With this view, I see a natural division between two kinds of religious practice.
The first kind is what I call top-down religion, and I expect that to many who grew up in the West, it is the only kind of religious practice there is. Top-down religion centers on a supreme authority at the top of a hierarchy of being from whom flows all law and order. This authority defines what it means for an act to be right or wrong, often through an infallible revelation to a chosen prophet. Correct practice is to become more obedient and conformant to this authority and its laws, and the reward for this practice is to live in an immortal paradise.
I associate top-down religions with lines: start to finish, lower to higher, beginning to end, and similar dualisms.
Top-down religion is systematic and ordered, and its community structures are likewise based on elaborate systems of rank, hierarchy, and lineage. Those outside of its ken, sadly, are subject to varying levels of torment. In conventional society, it resists dissent, sometimes to the point of violence. The mediocre view is that religion is thus responsible for this violence; but the result would be the same for any vital idea unable to tolerate dissent.

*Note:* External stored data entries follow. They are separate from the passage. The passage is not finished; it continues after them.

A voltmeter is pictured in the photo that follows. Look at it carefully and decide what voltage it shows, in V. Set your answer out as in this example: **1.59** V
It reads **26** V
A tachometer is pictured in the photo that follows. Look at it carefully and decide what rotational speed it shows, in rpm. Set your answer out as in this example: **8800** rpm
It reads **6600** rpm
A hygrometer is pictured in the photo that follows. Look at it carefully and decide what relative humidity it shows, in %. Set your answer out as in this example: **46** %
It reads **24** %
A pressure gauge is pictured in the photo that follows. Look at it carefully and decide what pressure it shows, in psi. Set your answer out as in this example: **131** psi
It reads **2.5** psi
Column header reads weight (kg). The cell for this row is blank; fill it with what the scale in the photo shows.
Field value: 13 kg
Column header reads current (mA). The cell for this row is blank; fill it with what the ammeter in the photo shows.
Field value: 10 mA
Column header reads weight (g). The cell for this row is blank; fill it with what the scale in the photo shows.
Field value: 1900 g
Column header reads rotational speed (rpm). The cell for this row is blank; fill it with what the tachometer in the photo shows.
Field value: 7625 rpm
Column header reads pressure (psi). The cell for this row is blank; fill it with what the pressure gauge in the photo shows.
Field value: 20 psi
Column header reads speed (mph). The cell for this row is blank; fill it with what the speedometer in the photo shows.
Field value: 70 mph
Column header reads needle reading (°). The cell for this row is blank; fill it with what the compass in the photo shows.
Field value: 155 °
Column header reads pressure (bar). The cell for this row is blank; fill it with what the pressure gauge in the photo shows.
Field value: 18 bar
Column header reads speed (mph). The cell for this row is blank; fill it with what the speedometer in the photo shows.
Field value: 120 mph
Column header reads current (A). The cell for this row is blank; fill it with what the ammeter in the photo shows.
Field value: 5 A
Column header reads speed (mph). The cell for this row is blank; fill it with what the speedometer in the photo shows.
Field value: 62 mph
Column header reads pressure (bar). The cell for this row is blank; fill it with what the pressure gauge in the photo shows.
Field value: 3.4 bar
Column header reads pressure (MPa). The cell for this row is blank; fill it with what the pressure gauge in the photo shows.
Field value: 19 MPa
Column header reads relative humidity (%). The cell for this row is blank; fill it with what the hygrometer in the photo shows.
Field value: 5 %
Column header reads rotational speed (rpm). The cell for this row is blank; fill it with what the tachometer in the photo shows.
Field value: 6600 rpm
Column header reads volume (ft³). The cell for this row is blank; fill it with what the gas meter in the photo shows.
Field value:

The second kind is what I call bottom-up religion, which is less well-known in the West.
Bottom-up religion centers on personal authority and one's own relationship with the transcendent. Actions are conventionally or contingently wrong — or in another framing, they might be called skillful or unskillful to a particular circumstance. Correct practice is to gradually become more skilled and perceptive through regular training, and the reward for this practice is self-knowledge and insight into natural law.
I associate bottom-up religions with circles: seasons, generations, interdependencies, and cycles of creation and destruction.
Bottom-up religion is decentralized and messy. At its worst, it is anarchic, self-indulgent, and incoherent. But this is not a necessary condition. Order and structure arises from natural law, and there are experts and masters who live in accordance with this law who are capable of training the eager aspirant.
Since skills and methods are contingently appropriate to the student, there is no absolute method or practice. Thus bottom-up religion tends to be highly pluralistic and draws its teachings from a constellation of sages, saints, and wanderers.
Any conventional religion of a certain age has both top-down and bottom-up elements. But I think each religion tends to have a specific orientation. Thus the Abrahamic religions are quite clearly top-down, and the Dharmic ones are quite clearly bottom-up.
But, these are not absolute categories. More conservative forms of Buddhism seem top-down to my eyes, and likewise the Sufi mystics seem more bottom-up.
If you can't tell, my heart is with the bottom-up practice. But sadly, it is precisely because bottom-up practices are pluralistic and ecumenical that top-down practices are so hostile to them.